Researchers have achieved a groundbreaking advancement by successfully creating blood stem cells that are very similar to those found in the human body. This important discovery could lead to tailored treatments for children suffering from leukemia and disorders related to bone marrow failure.
Scientists in Melbourne have made a historic achievement by developing blood stem cells that closely mimic those present in humans. This development holds promise for personalized therapies aimed at treating children diagnosed with leukemia and bone marrow failure conditions.
The research was spearheaded by the Murdoch Children’s Research Institute (MCRI) and published in Nature Biotechnology. The team has successfully navigated a major challenge in creating human blood stem cells capable of forming red blood cells, white blood cells, and platelets that closely resemble those in human embryos.
Associate Professor Elizabeth Ng from MCRI stated that the team’s findings mark a significant milestone in the realm of human blood stem cell development, setting the stage for these lab-designed cells to be used in blood stem cell and bone marrow transplants.
“The capability to take any patient cell, reprogram it into a stem cell, and then convert those into specially matched blood cells for transplantation will greatly enhance the lives of these vulnerable patients,” she commented.
“Before our study, it was not possible to develop human blood stem cells in the lab that could be successfully transplanted into an animal model of bone marrow failure to produce healthy blood cells. We have now established a procedure that successfully creates transplantable blood stem cells mirroring those in human embryos.
“Crucially, these human cells can be generated in the necessary quantity and purity for clinical applications.”
During the study, immune-deficient mice were injected with the human blood stem cells engineered in the lab.
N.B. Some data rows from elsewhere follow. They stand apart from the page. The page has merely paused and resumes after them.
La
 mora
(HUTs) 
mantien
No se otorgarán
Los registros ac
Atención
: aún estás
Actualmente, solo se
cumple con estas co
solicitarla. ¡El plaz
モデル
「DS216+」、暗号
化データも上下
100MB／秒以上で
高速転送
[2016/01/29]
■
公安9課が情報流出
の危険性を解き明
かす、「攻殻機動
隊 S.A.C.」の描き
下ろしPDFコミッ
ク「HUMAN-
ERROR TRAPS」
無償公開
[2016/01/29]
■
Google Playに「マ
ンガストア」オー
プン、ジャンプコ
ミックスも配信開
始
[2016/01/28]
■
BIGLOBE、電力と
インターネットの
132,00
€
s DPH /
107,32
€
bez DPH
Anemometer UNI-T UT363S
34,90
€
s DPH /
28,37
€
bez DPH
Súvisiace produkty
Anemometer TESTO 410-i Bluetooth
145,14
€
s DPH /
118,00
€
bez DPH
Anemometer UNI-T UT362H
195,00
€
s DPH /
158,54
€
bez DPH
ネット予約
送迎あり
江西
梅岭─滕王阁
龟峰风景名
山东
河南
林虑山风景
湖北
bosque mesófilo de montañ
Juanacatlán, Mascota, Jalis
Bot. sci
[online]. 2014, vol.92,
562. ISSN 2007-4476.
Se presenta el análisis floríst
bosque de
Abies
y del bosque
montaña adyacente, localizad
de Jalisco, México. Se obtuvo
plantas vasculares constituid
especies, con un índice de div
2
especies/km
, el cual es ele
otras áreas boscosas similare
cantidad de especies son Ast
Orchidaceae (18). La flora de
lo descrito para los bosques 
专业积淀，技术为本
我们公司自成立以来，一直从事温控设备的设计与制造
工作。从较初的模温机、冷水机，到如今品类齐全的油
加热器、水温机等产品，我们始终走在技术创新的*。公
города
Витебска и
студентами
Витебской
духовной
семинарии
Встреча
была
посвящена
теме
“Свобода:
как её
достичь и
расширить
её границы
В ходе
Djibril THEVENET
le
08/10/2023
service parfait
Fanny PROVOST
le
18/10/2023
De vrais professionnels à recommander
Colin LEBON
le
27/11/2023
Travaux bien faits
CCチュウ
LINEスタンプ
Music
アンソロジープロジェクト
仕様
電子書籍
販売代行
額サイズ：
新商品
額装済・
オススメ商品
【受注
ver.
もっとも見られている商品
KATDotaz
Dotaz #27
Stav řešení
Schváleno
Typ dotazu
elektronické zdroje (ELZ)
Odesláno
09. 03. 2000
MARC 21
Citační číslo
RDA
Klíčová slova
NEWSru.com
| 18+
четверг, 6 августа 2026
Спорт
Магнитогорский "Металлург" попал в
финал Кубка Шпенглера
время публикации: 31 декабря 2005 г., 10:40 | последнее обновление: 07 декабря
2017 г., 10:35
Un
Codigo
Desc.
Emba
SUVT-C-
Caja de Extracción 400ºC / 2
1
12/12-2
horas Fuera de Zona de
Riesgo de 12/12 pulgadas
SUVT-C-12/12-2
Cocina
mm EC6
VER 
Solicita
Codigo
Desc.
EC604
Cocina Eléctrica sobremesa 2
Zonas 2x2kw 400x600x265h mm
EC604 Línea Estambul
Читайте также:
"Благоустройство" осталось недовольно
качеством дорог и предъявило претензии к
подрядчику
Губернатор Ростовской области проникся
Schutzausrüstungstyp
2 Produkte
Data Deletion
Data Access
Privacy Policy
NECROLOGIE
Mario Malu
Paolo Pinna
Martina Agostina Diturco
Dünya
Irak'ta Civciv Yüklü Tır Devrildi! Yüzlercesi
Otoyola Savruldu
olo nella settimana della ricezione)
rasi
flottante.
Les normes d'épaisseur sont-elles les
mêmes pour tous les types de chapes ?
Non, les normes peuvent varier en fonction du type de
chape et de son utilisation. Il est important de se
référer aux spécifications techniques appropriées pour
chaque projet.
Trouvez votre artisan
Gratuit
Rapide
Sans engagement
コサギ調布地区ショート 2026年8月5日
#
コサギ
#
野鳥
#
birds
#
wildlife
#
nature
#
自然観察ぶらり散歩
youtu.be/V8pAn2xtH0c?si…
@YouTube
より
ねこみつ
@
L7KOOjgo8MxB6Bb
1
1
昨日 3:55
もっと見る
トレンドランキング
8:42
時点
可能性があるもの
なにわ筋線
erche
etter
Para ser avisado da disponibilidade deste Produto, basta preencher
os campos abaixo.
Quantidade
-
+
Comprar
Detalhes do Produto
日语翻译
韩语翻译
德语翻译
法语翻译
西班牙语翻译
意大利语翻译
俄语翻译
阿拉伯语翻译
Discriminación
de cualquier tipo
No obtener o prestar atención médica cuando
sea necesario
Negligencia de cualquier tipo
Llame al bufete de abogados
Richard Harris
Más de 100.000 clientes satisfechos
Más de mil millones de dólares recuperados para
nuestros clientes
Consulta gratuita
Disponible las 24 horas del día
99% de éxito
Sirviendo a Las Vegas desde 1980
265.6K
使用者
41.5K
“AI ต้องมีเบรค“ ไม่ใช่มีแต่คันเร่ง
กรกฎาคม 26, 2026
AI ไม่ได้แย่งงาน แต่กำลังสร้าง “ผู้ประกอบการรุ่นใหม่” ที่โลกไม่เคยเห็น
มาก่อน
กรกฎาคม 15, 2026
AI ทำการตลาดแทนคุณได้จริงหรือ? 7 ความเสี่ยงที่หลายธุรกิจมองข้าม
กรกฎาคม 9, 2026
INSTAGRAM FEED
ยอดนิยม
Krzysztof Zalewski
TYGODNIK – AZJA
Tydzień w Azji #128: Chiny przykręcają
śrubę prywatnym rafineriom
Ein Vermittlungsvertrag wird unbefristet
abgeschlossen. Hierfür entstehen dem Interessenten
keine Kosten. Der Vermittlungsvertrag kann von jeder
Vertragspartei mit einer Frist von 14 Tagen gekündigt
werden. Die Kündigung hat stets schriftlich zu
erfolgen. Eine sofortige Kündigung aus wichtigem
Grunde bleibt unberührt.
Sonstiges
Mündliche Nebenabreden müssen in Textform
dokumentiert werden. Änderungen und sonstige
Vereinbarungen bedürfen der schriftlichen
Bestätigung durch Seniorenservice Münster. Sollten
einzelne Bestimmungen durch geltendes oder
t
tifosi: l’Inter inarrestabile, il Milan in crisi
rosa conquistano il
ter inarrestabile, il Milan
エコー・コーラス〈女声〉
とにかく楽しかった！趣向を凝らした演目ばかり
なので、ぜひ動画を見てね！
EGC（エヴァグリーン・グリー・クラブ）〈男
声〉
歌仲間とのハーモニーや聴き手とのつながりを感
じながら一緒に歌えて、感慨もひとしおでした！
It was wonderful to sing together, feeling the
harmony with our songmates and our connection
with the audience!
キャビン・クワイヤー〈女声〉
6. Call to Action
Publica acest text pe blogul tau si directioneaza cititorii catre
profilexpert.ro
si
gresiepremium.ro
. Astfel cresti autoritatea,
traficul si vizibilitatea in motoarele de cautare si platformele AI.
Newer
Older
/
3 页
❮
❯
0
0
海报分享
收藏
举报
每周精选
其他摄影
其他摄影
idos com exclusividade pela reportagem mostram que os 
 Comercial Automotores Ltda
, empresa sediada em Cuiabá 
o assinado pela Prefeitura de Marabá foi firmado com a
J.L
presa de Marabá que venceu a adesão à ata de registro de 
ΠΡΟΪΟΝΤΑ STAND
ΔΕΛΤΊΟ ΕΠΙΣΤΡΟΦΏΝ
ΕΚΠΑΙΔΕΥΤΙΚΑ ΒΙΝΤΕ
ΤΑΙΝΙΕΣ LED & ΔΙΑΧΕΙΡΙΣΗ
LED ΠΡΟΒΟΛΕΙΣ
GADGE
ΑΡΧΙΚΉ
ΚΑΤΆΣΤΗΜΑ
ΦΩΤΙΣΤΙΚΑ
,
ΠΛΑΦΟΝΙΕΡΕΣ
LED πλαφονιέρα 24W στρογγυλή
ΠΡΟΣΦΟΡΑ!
The results showed that these blood stem cells developed into functional bone marrow at a level comparable to that seen in umbilical cord blood cell transplants, which serves as a reliable measure of success.
The study further indicated that these lab-grown stem cells could be frozen prior to being effectively transplanted into the mice. This process resembles the storage of donor blood stem cells before transplantation into patients.
Professor Ed Stanley from MCRI expressed that these findings could pave the way for new treatment alternatives for various blood disorders.
“Red blood cells are essential for transporting oxygen, while white blood cells serve as our immune defense, and platelets are crucial for clotting and preventing bleeding,” he explained. “Grasping how these cells develop and operate is akin to piecing together a complex puzzle.”
“By refining stem cell techniques that imitate the normal development of blood stem cells within our bodies, we can better understand and create personalized treatments for a variety of blood diseases, including leukemia and bone marrow failure.”
Professor Andrew Elefanty from MCRI noted that although blood stem cell transplants are often crucial for lifesaving treatments of childhood blood disorders, not every child has access to a well-matched donor.
“Donor immune cells that are not optimally matched can attack the recipient’s own tissues, leading to severe complications or even death,” he said.
“The creation of personalized, patient-specific blood stem cells will help avoid these complications, resolve donor shortages, and combined with genome editing, address the root causes of blood diseases.”
Professor Elefanty mentioned that the next step, expected to take place in about five years with government support, will involve conducting a phase one clinical trial to evaluate the safety of these lab-grown blood cells in humans.
Professors Elefanty, Stanley, and Associate Professor Ng are also Principal Investigators at the Melbourne branch of the Novo Nordisk Foundation Center for Stem Cell Medicine (reNEW), a global initiative dedicated to advancing future stem cell-based therapies.
Researchers from the University of Melbourne, Peter MacCallum Cancer Centre, University of California Los Angeles, University College London, and the University of Birmingham were also instrumental in this study.